A power of attorney is a legal document that gives someone else the right to act on the grantor’s behalf. With the onset of incapacity, not only may the understanding of finances become increasingly difficult, but vulnerability to financial predators may increase. In fact, it is estimated that approximately 10% of the 1.5 million seniors in Ontario experience elder abuse. As such, allowing an incapacitated parent to maintain the authority to sign cheques and manage finances may be dangerous.
To preserve some degree of control, it is often the case that bank accounts are transferred into joint ownership between an adult child and their parent. This is a common practical step taken to ensure that the child who provides care to their parent has sufficient access to their parent’s funds to satisfy expenses arising. However, given the seminal decision in Pecore v. Pecore (SCC), at the time the bank account is transferred into joint ownership, careful notes must be taken to ensure that the evidence of testamentary intention regarding the account is clarified.

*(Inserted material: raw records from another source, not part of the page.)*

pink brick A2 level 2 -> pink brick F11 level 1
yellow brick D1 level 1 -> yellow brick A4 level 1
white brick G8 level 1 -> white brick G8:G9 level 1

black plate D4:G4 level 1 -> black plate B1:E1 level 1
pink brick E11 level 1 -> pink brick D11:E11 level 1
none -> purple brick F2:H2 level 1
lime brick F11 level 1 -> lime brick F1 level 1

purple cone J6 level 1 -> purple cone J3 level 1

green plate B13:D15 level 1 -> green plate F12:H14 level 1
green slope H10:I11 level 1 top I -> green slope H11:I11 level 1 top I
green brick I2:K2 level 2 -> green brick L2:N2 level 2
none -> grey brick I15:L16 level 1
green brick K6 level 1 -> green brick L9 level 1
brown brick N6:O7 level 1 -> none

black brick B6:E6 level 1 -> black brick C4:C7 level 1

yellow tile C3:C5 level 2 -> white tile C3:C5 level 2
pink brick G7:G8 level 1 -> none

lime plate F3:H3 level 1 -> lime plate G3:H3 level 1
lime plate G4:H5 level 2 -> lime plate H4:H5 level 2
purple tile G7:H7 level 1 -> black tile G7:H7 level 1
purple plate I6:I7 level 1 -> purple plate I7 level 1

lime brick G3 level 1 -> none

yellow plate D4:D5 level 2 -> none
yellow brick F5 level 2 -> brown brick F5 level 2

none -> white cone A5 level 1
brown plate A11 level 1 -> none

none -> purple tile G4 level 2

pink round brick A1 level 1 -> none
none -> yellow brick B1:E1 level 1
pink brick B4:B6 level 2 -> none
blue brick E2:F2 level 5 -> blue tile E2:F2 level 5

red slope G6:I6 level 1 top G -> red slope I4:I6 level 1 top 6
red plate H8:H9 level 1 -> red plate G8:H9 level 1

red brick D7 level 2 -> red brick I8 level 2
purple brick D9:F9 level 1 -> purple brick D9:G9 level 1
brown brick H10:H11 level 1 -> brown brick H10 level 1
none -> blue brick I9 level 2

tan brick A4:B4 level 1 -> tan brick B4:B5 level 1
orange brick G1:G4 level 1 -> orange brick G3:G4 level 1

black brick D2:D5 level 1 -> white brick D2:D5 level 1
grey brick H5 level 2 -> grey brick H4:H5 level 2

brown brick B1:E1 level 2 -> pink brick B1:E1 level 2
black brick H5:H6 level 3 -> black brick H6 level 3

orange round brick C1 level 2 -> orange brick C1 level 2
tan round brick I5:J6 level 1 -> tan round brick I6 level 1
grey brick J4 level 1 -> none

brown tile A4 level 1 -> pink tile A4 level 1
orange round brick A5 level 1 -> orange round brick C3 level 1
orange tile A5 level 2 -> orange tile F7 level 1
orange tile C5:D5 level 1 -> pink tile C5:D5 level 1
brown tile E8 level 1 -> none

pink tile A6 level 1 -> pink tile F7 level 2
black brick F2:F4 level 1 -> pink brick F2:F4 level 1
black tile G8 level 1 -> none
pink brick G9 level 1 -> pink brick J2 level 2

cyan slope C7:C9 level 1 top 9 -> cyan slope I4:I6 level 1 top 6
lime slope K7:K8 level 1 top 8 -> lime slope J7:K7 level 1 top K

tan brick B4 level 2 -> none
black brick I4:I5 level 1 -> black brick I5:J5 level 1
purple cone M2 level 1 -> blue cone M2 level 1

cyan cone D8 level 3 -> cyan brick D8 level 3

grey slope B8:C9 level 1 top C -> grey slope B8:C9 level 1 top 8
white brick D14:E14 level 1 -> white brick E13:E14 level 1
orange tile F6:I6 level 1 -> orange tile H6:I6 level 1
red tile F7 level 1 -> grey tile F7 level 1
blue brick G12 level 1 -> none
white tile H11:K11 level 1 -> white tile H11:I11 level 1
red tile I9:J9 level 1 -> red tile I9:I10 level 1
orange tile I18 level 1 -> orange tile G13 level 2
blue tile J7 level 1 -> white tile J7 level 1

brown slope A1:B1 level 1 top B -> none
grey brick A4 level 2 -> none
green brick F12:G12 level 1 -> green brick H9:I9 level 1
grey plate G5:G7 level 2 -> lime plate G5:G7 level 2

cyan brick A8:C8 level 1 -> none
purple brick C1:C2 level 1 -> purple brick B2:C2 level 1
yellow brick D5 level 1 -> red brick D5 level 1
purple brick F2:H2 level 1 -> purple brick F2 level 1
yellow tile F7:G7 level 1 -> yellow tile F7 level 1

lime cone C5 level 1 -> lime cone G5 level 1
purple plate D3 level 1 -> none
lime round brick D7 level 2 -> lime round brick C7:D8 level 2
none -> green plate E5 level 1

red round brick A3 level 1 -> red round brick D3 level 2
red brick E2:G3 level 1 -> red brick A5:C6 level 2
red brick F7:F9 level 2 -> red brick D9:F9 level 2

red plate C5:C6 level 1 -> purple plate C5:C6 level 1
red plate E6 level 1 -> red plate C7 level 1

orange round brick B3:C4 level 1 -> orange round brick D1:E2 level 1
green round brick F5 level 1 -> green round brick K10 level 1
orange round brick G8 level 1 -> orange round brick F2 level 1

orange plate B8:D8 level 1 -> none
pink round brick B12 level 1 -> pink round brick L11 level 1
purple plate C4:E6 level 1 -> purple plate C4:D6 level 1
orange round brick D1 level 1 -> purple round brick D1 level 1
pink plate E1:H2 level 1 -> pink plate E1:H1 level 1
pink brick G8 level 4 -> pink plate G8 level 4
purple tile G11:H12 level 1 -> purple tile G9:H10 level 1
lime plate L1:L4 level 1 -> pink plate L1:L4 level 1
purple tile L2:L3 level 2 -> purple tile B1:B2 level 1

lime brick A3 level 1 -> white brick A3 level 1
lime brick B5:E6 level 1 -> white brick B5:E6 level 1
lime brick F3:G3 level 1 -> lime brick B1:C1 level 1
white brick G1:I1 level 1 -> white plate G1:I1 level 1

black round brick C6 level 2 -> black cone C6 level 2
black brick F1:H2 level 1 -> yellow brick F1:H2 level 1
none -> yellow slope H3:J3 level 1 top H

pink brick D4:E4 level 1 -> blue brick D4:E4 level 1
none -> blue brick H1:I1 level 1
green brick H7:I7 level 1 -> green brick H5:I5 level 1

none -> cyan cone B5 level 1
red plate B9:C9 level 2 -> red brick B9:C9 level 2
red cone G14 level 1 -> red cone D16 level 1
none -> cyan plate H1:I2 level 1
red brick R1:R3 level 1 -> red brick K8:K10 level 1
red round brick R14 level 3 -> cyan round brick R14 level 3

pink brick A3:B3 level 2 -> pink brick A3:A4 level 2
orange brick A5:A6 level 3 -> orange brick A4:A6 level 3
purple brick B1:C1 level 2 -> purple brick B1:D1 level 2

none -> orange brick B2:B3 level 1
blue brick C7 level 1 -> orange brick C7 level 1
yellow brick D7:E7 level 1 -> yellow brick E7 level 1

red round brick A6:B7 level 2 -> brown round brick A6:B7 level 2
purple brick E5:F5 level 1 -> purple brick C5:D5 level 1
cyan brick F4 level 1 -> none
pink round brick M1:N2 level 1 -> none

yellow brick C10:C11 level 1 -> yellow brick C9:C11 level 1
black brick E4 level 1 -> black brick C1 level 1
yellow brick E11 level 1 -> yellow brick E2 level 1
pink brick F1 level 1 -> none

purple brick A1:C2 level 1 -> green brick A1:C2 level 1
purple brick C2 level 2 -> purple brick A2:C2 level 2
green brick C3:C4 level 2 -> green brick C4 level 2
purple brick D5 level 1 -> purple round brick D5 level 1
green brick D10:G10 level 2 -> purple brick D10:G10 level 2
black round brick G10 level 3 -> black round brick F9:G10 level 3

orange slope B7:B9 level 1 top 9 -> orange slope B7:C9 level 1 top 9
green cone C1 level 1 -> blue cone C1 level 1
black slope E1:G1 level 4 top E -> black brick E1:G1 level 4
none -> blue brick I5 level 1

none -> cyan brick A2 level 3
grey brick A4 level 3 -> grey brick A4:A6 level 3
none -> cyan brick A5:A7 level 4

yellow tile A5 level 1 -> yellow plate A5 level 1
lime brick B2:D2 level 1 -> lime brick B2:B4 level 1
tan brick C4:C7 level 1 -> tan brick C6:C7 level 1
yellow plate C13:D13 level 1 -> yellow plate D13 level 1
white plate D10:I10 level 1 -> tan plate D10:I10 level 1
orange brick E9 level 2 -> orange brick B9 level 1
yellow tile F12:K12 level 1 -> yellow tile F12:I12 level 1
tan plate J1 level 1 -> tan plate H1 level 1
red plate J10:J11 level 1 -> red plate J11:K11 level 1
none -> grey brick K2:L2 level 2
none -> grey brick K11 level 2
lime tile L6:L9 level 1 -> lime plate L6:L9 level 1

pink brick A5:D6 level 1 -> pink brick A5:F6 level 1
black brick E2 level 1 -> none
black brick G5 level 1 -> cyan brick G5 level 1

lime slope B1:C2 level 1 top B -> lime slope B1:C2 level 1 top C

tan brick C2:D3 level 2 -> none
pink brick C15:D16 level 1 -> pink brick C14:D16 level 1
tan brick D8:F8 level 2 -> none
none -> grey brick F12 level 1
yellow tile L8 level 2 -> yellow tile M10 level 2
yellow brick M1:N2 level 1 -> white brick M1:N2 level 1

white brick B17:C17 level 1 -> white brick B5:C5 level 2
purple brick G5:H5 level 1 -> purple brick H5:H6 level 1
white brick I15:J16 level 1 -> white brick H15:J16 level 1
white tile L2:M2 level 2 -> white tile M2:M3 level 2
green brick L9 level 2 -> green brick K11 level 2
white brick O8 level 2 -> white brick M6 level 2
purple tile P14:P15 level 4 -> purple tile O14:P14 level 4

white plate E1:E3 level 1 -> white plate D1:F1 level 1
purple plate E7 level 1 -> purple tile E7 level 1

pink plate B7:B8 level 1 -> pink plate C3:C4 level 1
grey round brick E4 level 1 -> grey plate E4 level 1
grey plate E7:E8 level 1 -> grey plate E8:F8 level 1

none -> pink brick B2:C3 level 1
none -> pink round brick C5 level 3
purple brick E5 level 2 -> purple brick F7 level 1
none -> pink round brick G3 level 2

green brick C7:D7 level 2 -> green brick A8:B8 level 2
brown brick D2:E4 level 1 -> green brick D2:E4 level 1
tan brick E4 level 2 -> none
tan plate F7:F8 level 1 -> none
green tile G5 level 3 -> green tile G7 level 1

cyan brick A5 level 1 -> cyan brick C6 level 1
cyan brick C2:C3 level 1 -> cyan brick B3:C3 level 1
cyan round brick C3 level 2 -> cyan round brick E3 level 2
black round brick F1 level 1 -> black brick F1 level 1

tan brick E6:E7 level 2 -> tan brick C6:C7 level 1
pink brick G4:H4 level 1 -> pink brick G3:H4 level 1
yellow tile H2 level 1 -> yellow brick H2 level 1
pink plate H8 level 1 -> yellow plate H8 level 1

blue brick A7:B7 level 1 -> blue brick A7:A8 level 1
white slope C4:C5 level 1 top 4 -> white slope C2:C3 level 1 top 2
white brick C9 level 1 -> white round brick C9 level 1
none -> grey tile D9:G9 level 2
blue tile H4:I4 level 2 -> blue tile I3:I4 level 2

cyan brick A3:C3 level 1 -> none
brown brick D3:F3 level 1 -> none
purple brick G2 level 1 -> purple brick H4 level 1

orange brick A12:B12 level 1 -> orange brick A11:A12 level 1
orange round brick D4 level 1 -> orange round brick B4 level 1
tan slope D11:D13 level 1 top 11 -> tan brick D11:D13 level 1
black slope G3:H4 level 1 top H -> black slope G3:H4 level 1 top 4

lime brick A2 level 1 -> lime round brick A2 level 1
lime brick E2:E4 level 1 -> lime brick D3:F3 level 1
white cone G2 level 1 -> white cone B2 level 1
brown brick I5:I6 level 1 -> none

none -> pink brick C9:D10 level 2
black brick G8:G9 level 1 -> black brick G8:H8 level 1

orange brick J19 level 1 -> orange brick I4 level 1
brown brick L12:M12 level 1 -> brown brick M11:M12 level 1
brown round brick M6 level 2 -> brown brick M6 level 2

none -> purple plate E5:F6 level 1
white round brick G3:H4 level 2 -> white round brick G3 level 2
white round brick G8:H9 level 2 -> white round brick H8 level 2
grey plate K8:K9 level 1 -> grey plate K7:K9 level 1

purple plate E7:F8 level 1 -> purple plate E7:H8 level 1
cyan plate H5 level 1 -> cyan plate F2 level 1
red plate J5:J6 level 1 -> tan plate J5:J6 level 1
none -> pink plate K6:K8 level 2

Meeting with an experienced lawyer that can explain the types of powers of attorneys, and the associated responsibilities, ensures the adult child has the appropriate powers to assist their parent. As well, the taking of detailed notes by a lawyer or financial institution is a prudent step to avoid possible estate disputes at a later date. While often we focus our efforts on estate planning, substitute decision planning is equally important.